もうそう考えるしかなかった。クルガルの猛攻をよけながら、キースの動きへの注目を欠かさない。
すると、キースは木鏡を手に持った。木鏡は首から下げるものなので、手ぶらでも平気なのだ。まさかここでクルガルをしまうのではないだろうかと、ありえない事態をつい考える。そんな彼をよそに、キースは木鏡を持ったまま叫んだ。
「クール、河伯蜂起(スプラッシュ)!」
キースの命令と共に、クルガルの口の前に波紋が広がった。
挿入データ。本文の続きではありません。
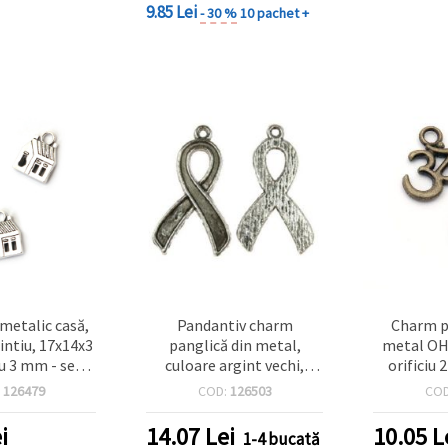
9.85 Lei
- 30 %
10 pachet +
metalic casă,
Pandantiv charm
Charm p
intiu, 17x14x3
panglică din metal,
metal OH
u 3 mm - set 5
culoare argint vechi,
orificiu
tru bijuterii
31x17x1.5 mm, orificiu 2
bronz ant
:
126479
COD:
126503
CO
dmade
mm – set 10 bucăți
i
14.07
Lei
10.05
L
1-4 bucată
そして彼女が吼えたと同時に、そこから大量の水が流れ出す。キサカがそれを接収しようと、手を前に伸ばした。そしてもう一方の手ですでに接収した水を、キースに向かって放つ。
そのとき、観客の歓声が明らかに変わった。白熱した試合に興奮していた声が、いきなり感嘆になったのだ。
特別なことをしていないので、キースが何かをしたことがわかる。が、クルガルの新技なら、また接収すればいいと楽観視した。そんな彼に、キースから信じられない答えが出される。